- _Exercise requirements_: Find every line containing the word "Sexton" in the records below; report only how many there are.

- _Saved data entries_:
=== Begin Enclosure ===

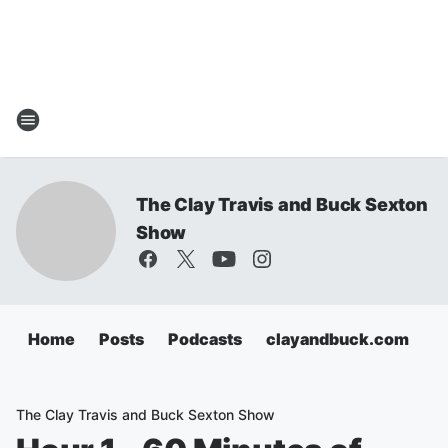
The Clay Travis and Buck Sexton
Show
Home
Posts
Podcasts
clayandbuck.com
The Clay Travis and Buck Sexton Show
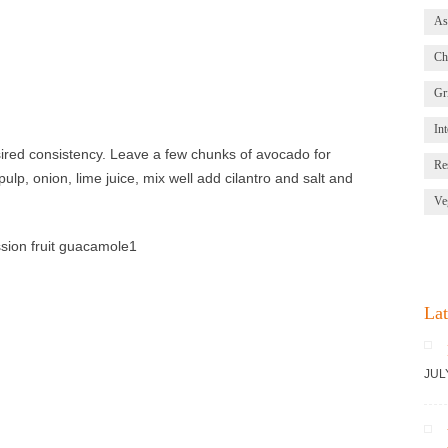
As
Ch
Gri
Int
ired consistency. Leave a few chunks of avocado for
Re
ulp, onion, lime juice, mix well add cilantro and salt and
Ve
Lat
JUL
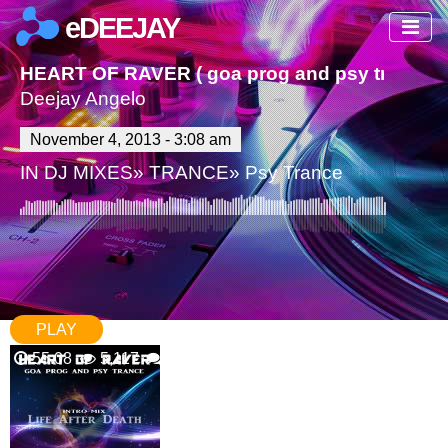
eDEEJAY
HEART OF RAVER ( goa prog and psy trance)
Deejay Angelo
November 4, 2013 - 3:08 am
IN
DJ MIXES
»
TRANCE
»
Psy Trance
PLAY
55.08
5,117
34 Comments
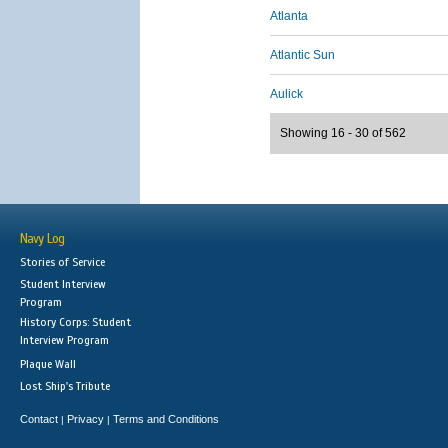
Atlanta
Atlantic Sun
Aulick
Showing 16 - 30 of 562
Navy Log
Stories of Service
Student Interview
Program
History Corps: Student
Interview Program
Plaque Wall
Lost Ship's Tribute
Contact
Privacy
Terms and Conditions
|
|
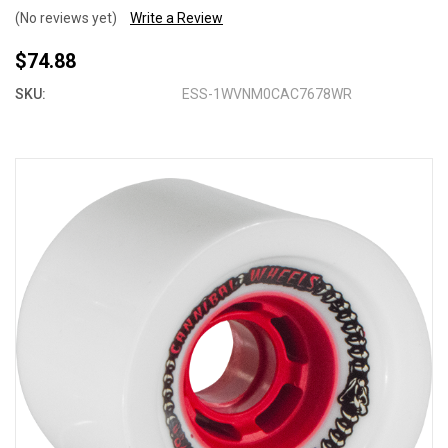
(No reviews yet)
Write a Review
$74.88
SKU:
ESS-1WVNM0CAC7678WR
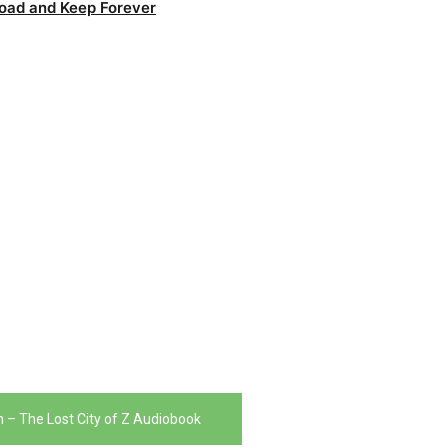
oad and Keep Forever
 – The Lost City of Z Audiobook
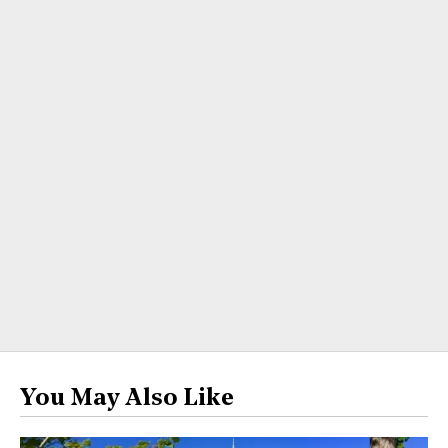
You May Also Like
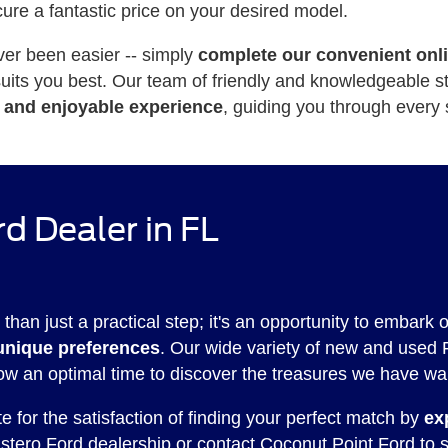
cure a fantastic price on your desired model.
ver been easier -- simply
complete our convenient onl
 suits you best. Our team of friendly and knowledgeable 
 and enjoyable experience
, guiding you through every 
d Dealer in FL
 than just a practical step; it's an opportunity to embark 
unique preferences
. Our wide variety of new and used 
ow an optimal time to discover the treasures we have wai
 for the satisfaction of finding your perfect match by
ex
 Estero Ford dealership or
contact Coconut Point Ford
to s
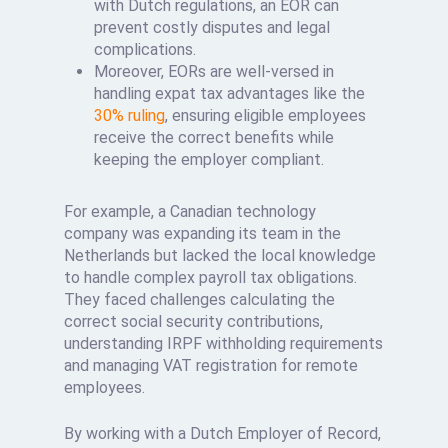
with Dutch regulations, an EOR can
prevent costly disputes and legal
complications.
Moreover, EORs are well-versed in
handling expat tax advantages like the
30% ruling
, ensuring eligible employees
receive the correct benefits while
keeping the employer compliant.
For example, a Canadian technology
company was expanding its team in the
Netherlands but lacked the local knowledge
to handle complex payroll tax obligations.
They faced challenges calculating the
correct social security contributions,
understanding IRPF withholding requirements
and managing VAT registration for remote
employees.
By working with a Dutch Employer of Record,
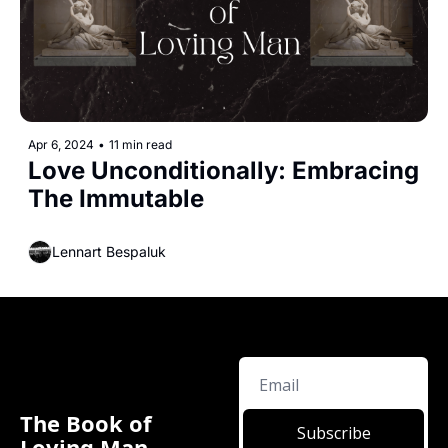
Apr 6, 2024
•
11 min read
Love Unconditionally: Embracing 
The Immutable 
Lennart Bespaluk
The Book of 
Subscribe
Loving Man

=== End Enclosure ===

- _Written answer_: 2